Edlin speculates that there is, “a sense that there isn’t a clear vision for the college’s future direction. It’s understandable, we have just gone through a significant transition, in particular in three upper administrative roles at the institution.”

Though Edlin makes it clear that he does not entirely feel this way personally, he also identifies “a widely held sense that there is a lack of transparency in decision making, particularly at the upper administration level.”

The survey results appear to support Edlin’s speculations, especially compared to past years’ results, which showed more positive responses to the same survey questions.

One final statement stood out among faculty and staff respondents: “There’s a sense that we’re all on the same team at this institution.”

Of all respondents, combining faculty and staff, only 30% agreed with this statement, while 37% disagreed. These results are striking, especially considering that in 2015, 49% of employees agreed with the same statement, and only 16% disagreed.

Edlin points out that students and faculty tend to work in compressed time frames and in isolated spaces on the block plan, and therefore move from moment to moment without engaging collectively with one another. Edlin says he feels a strong connection to those in his department, but that it can be difficult to feel connected to other groups on campus who are similarly isolated in their own work.

“People sometimes tend to experience CC as a group of islands, rather than one country,” said Edlin.
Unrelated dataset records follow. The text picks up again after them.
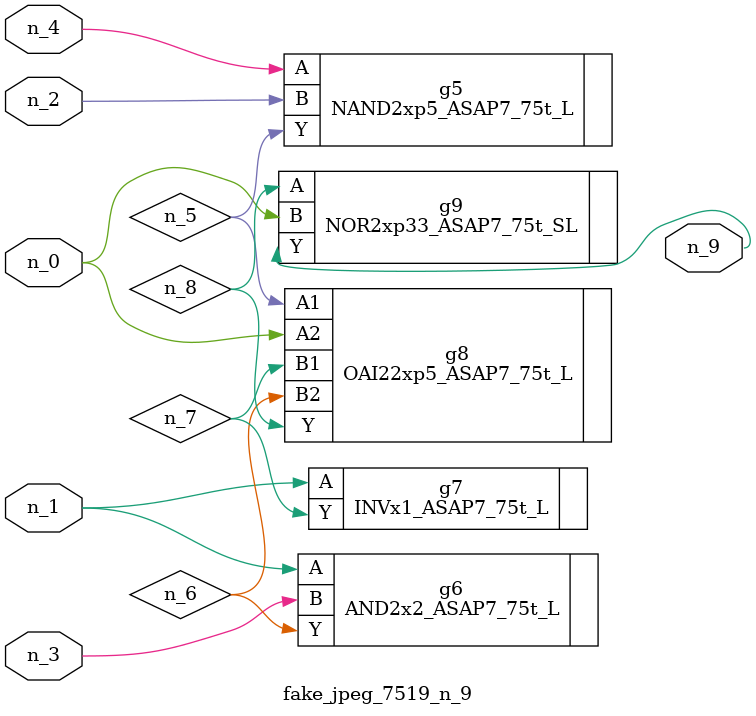
<source format=v>
module fake_jpeg_7519_n_9 (n_3, n_2, n_1, n_0, n_4, n_9);

input n_3;
input n_2;
input n_1;
input n_0;
input n_4;

output n_9;

wire n_8;
wire n_6;
wire n_5;
wire n_7;

NAND2xp5_ASAP7_75t_L g5 ( 
.A(n_4),
.B(n_2),
.Y(n_5)
);

AND2x2_ASAP7_75t_L g6 ( 
.A(n_1),
.B(n_3),
.Y(n_6)
);

INVx1_ASAP7_75t_L g7 ( 
.A(n_1),
.Y(n_7)
);

OAI22xp5_ASAP7_75t_L g8 ( 
.A1(n_5),
.A2(n_0),
.B1(n_7),
.B2(n_6),
.Y(n_8)
);

NOR2xp33_ASAP7_75t_SL g9 ( 
.A(n_8),
.B(n_0),
.Y(n_9)
);


endmodule
</source>
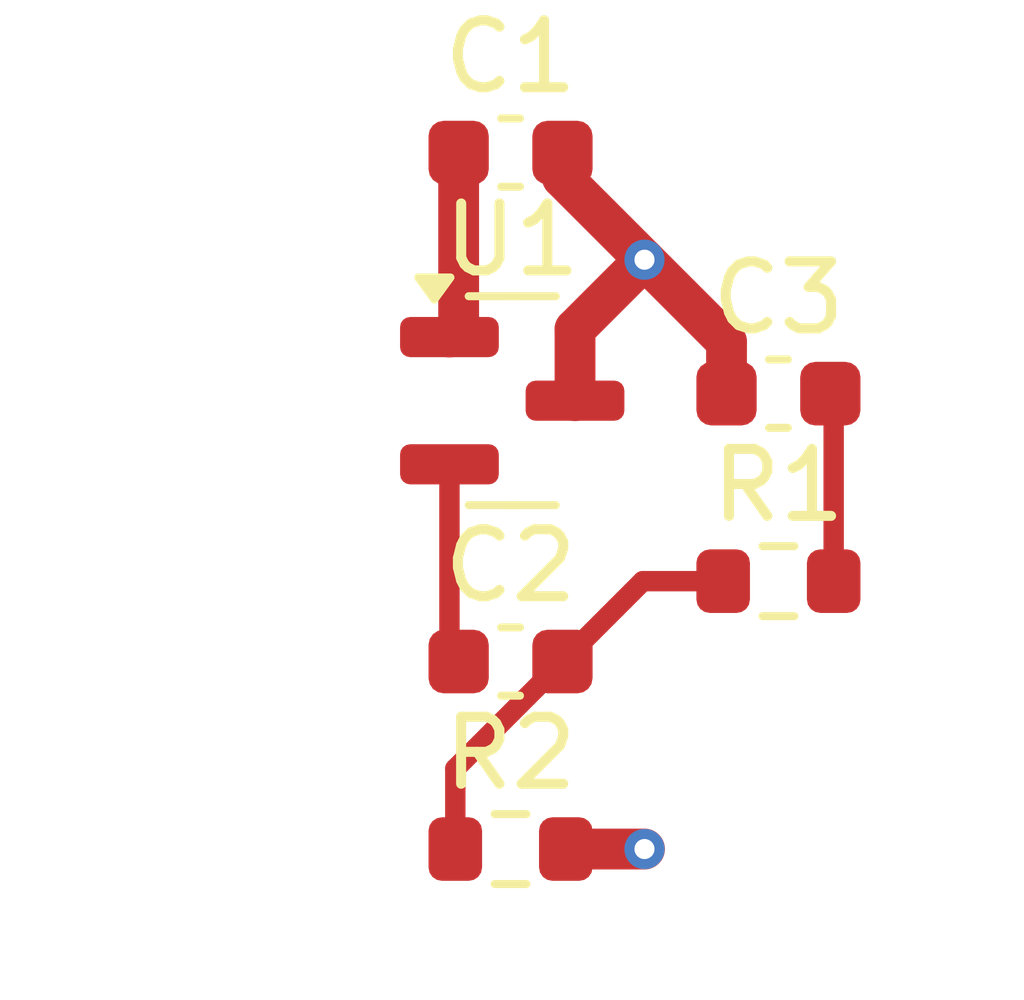
<source format=kicad_pcb>
(kicad_pcb
	(version 20241229)
	(generator "pcbnew")
	(generator_version "9.0")
	(general
		(thickness 1.6)
		(legacy_teardrops no)
	)
	(paper "A4")
	(layers
		(0 "F.Cu" signal)
		(2 "B.Cu" signal)
		(9 "F.Adhes" user "F.Adhesive")
		(11 "B.Adhes" user "B.Adhesive")
		(13 "F.Paste" user)
		(15 "B.Paste" user)
		(5 "F.SilkS" user "F.Silkscreen")
		(7 "B.SilkS" user "B.Silkscreen")
		(1 "F.Mask" user)
		(3 "B.Mask" user)
		(17 "Dwgs.User" user "User.Drawings")
		(19 "Cmts.User" user "User.Comments")
		(21 "Eco1.User" user "User.Eco1")
		(23 "Eco2.User" user "User.Eco2")
		(25 "Edge.Cuts" user)
		(27 "Margin" user)
		(31 "F.CrtYd" user "F.Courtyard")
		(29 "B.CrtYd" user "B.Courtyard")
		(35 "F.Fab" user)
		(33 "B.Fab" user)
		(39 "User.1" user)
		(41 "User.2" user)
		(43 "User.3" user)
		(45 "User.4" user)
	)
	(setup
		(pad_to_mask_clearance 0)
		(allow_soldermask_bridges_in_footprints no)
		(tenting front back)
		(pcbplotparams
			(layerselection 0x00000000_00000000_55555555_5755f5ff)
			(plot_on_all_layers_selection 0x00000000_00000000_00000000_00000000)
			(disableapertmacros no)
			(usegerberextensions no)
			(usegerberattributes yes)
			(usegerberadvancedattributes yes)
			(creategerberjobfile yes)
			(dashed_line_dash_ratio 12.000000)
			(dashed_line_gap_ratio 3.000000)
			(svgprecision 4)
			(plotframeref no)
			(mode 1)
			(useauxorigin no)
			(hpglpennumber 1)
			(hpglpenspeed 20)
			(hpglpendiameter 15.000000)
			(pdf_front_fp_property_popups yes)
			(pdf_back_fp_property_popups yes)
			(pdf_metadata yes)
			(pdf_single_document no)
			(dxfpolygonmode yes)
			(dxfimperialunits yes)
			(dxfusepcbnewfont yes)
			(psnegative no)
			(psa4output no)
			(plot_black_and_white yes)
			(sketchpadsonfab no)
			(plotpadnumbers no)
			(hidednponfab no)
			(sketchdnponfab yes)
			(crossoutdnponfab yes)
			(subtractmaskfromsilk no)
			(outputformat 1)
			(mirror no)
			(drillshape 1)
			(scaleselection 1)
			(outputdirectory "")
		)
	)
	(net 0 "")
	(net 1 "GND")
	(net 2 "+3V3")
	(net 3 "Net-(U1-OUT)")
	(net 4 "A1")
	(net 5 "Vref{slash}2")
	(footprint "Resistor_SMD:R_0603_1608Metric" (layer "F.Cu") (at 31.975 34.495))
	(footprint "Capacitor_SMD:C_0603_1608Metric" (layer "F.Cu") (at 31.975 24.095))
	(footprint "Resistor_SMD:R_0603_1608Metric" (layer "F.Cu") (at 35.975 30.495))
	(footprint "Capacitor_SMD:C_0603_1608Metric" (layer "F.Cu") (at 31.975 31.695))
	(footprint "Package_TO_SOT_SMD:SOT-23" (layer "F.Cu") (at 32 27.8))
	(footprint "Capacitor_SMD:C_0603_1608Metric" (layer "F.Cu") (at 35.975 27.695))
	(segment
		(start 32.9375 27.8)
		(end 32.9375 26.7325)
		(width 0.6096)
		(layer "F.Cu")
		(net 1)
		(uuid "0cf07768-9547-484e-bc0d-c0e5de69598d")
	)
	(segment
		(start 35.2 27.695)
		(end 35.2 26.92)
		(width 0.6096)
		(layer "F.Cu")
		(net 1)
		(uuid "62c1df23-0f8a-42b4-8b65-12a1cda39f07")
	)
	(segment
		(start 32.9375 26.7325)
		(end 33.975 25.695)
		(width 0.6096)
		(layer "F.Cu")
		(net 1)
		(uuid "747e76f1-4f41-40fe-a5d4-da8e8eb7e4fd")
	)
	(segment
		(start 33.975 34.495)
		(end 32.8 34.495)
		(width 0.6096)
		(layer "F.Cu")
		(net 1)
		(uuid "82772539-00f6-4cd3-bb3a-e37528e0d16f")
	)
	(segment
		(start 32.75 24.095)
		(end 32.75 24.47)
		(width 0.6096)
		(layer "F.Cu")
		(net 1)
		(uuid "a6005f6b-282f-4c34-b3f7-0f6d32775558")
	)
	(segment
		(start 32.75 24.47)
		(end 33.975 25.695)
		(width 0.6096)
		(layer "F.Cu")
		(net 1)
		(uuid "adef7b86-e7e6-4895-9c5a-1eb4a3249679")
	)
	(segment
		(start 35.2 26.92)
		(end 33.975 25.695)
		(width 0.6096)
		(layer "F.Cu")
		(net 1)
		(uuid "df54f8d7-bce6-4f82-8914-4caf17a9d81f")
	)
	(via
		(at 33.975 25.695)
		(size 0.6)
		(drill 0.3)
		(layers "F.Cu" "B.Cu")
		(free yes)
		(net 1)
		(uuid "760891f3-432e-40bf-b54a-62e0a739ecf3")
	)
	(via
		(at 33.975 34.495)
		(size 0.6)
		(drill 0.3)
		(layers "F.Cu" "B.Cu")
		(free yes)
		(net 1)
		(uuid "a5801692-fe73-43d8-b658-96b198aa15bf")
	)
	(segment
		(start 31.2 24.095)
		(end 31.2 26.7125)
		(width 0.6096)
		(layer "F.Cu")
		(net 2)
		(uuid "ee149346-7eba-45d3-9f41-6d85c4e2b8d7")
	)
	(segment
		(start 31.2 26.7125)
		(end 31.0625 26.85)
		(width 0.6096)
		(layer "F.Cu")
		(net 2)
		(uuid "ef8190e8-60d5-49e1-8f4e-a932df6242e2")
	)
	(segment
		(start 31.0625 31.5575)
		(end 31.2 31.695)
		(width 0.3048)
		(layer "F.Cu")
		(net 3)
		(uuid "4abd5703-f1bd-4148-a88e-84ffa94b1682")
	)
	(segment
		(start 31.0625 28.75)
		(end 31.0625 31.5575)
		(width 0.3048)
		(layer "F.Cu")
		(net 3)
		(uuid "8020f498-0ef8-414d-9b17-aa742d205c1a")
	)
	(segment
		(start 36.8 27.745)
		(end 36.75 27.695)
		(width 0.3048)
		(layer "F.Cu")
		(net 4)
		(uuid "897e14e8-ffb7-420e-8374-e194177132be")
	)
	(segment
		(start 36.8 30.495)
		(end 36.8 27.745)
		(width 0.3048)
		(layer "F.Cu")
		(net 4)
		(uuid "ceecbcae-ba2c-40fc-a9f2-225270efd02c")
	)
	(segment
		(start 31.15 34.495)
		(end 31.15 33.295)
		(width 0.3048)
		(layer "F.Cu")
		(net 5)
		(uuid "255a9a00-8a0c-4e0e-95c9-376b384988bb")
	)
	(segment
		(start 31.15 33.295)
		(end 32.75 31.695)
		(width 0.3048)
		(layer "F.Cu")
		(net 5)
		(uuid "4065b621-5026-4fcb-a05d-d2aa17f0f0a3")
	)
	(segment
		(start 35.15 30.495)
		(end 33.95 30.495)
		(width 0.3048)
		(layer "F.Cu")
		(net 5)
		(uuid "41d9f22e-8605-4a4b-871a-fb2ecc3b3b85")
	)
	(segment
		(start 33.95 30.495)
		(end 32.75 31.695)
		(width 0.3048)
		(layer "F.Cu")
		(net 5)
		(uuid "a8228c24-3c4a-4815-9267-63910f3622a6")
	)
	(embedded_fonts no)
)

</source>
He also notes that this structure can create a divide between students and faculty who live and work on the block plan, and staff members who do not. He says that this causes the faculty and staff to experience CC differently, further contributing to the pervasive sense that employees are not working together on common goals.

Importantly, the Climate and Engagement Survey highlights areas for the administration to focus on going forward – areas Williams refers to as “opportunities.” In her words, “I was prepared for even worse. Because to me, we can only go up from here. As long as we work on it. And we have to intentionally work on it.”